Data to use.

•••

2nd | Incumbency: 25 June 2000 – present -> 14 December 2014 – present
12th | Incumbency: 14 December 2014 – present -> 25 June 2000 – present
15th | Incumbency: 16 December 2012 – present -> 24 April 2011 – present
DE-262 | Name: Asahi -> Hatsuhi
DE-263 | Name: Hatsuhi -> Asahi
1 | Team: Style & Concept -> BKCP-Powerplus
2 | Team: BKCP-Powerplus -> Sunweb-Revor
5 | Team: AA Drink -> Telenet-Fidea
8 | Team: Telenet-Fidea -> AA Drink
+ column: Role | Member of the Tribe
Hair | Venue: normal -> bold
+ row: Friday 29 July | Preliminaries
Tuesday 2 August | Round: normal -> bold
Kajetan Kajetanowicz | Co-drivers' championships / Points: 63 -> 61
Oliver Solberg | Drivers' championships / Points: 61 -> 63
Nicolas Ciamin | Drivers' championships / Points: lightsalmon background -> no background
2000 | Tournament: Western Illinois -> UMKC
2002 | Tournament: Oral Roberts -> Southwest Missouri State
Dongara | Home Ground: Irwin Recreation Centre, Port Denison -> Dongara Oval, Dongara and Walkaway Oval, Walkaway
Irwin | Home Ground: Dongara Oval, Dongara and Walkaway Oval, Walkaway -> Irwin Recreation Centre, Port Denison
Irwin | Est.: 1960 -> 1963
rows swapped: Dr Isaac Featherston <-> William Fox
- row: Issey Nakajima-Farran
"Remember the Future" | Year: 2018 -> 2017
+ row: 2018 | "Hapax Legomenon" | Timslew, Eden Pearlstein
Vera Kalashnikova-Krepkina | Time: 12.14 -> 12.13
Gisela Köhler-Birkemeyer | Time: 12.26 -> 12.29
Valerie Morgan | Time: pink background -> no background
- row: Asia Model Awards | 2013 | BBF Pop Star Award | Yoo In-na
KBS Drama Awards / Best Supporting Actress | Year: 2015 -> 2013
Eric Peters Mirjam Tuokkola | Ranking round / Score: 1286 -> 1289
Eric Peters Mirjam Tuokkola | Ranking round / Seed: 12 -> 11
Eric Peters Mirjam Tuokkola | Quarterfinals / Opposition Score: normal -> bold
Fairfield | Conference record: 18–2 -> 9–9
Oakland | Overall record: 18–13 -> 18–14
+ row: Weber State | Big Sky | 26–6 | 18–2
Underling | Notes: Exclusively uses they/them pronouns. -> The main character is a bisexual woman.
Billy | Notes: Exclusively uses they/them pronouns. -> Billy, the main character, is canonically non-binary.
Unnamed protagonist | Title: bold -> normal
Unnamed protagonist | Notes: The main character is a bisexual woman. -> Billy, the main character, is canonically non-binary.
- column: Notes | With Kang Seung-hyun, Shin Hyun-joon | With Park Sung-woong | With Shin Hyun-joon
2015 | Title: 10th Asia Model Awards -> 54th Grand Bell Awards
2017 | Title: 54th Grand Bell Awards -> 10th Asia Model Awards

•••

Set down the data from its first line up to and including the line that contains "of the Tribe", repeating each line exactly.

2nd | Incumbency: 25 June 2000 – present -> 14 December 2014 – present
12th | Incumbency: 14 December 2014 – present -> 25 June 2000 – present
15th | Incumbency: 16 December 2012 – present -> 24 April 2011 – present
DE-262 | Name: Asahi -> Hatsuhi
DE-263 | Name: Hatsuhi -> Asahi
1 | Team: Style & Concept -> BKCP-Powerplus
2 | Team: BKCP-Powerplus -> Sunweb-Revor
5 | Team: AA Drink -> Telenet-Fidea
8 | Team: Telenet-Fidea -> AA Drink
+ column: Role | Member of the Tribe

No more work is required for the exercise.